A University of Exeter expert has been chosen to advise the Government on the use of data and technology in the courts and tribunal system.
Professor Mimi Zou, from the University of Exeter Law School, has been appointed to the Senior Data Governance Panel. The panel has been formed following a commitment by the Lord Chancellor, the Lord Chief Justice, and Senior President of the Tribunals to maximise the benefits in the use of data created in the justice system of England and Wales.
It is hoped collecting and publishing more data about court and tribunal cases can help boost transparency, innovation and access to justice.
Experts on the panel are tasked with advising and giving guidance on the access to and use of court and tribunals data, focussing on four main principles: open justice; independence of the judiciary; rule of law and maintaining public confidence in the justice system.
The panel is made up of senior officials from the HMCTS and the Ministry of Justice (MOJ), senior judges and independent experts.
The panel’s work will support data policy development and decisions relating to the creation and use of justice data, enabling the Judiciary, HMCTS, and MOJ to make the best possible use of such data to improve public services. It will support the development of data in the wider justice system, increasing transparency and encouraging innovation throughout government and beyond.
The panel includes experts in data science and research, innovation/law tech and data privacy.
Other independent panel members are: Dr Elizabeth Stanko; Steve Wood; Fraser Matcham; Quintus Travis; Dr Natalie Byrom; Fiona Rutherford and Professor Rebecca Williams (from 1 January 2024). The newly appointed panel members will meet for the first-time next month.
Professor Zou said: “I’m honoured to be selected for this panel and am excited to share my expertise to support innovation, transparency and better access to justice.”

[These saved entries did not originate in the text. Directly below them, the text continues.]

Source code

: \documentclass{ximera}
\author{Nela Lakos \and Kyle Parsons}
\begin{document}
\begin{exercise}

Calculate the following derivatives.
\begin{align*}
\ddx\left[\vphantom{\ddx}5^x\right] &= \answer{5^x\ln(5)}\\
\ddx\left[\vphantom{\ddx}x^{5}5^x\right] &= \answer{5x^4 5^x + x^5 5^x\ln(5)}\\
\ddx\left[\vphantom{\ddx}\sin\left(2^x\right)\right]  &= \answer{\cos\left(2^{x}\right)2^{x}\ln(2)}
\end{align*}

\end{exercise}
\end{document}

Professor Zou researches the use of new and emerging technologies in the legal sector, as well as the legal, regulatory and ethical implications of such technologies on society, science and engineering. Her work has previously included leading a major academic-industry feasibility study and proof-of-concept of a tech-enabled platform to help SMEs resolve debt disputes quickly and cheaply. She also co-founded the University of Oxford’s Deep Tech Dispute Resolution Lab.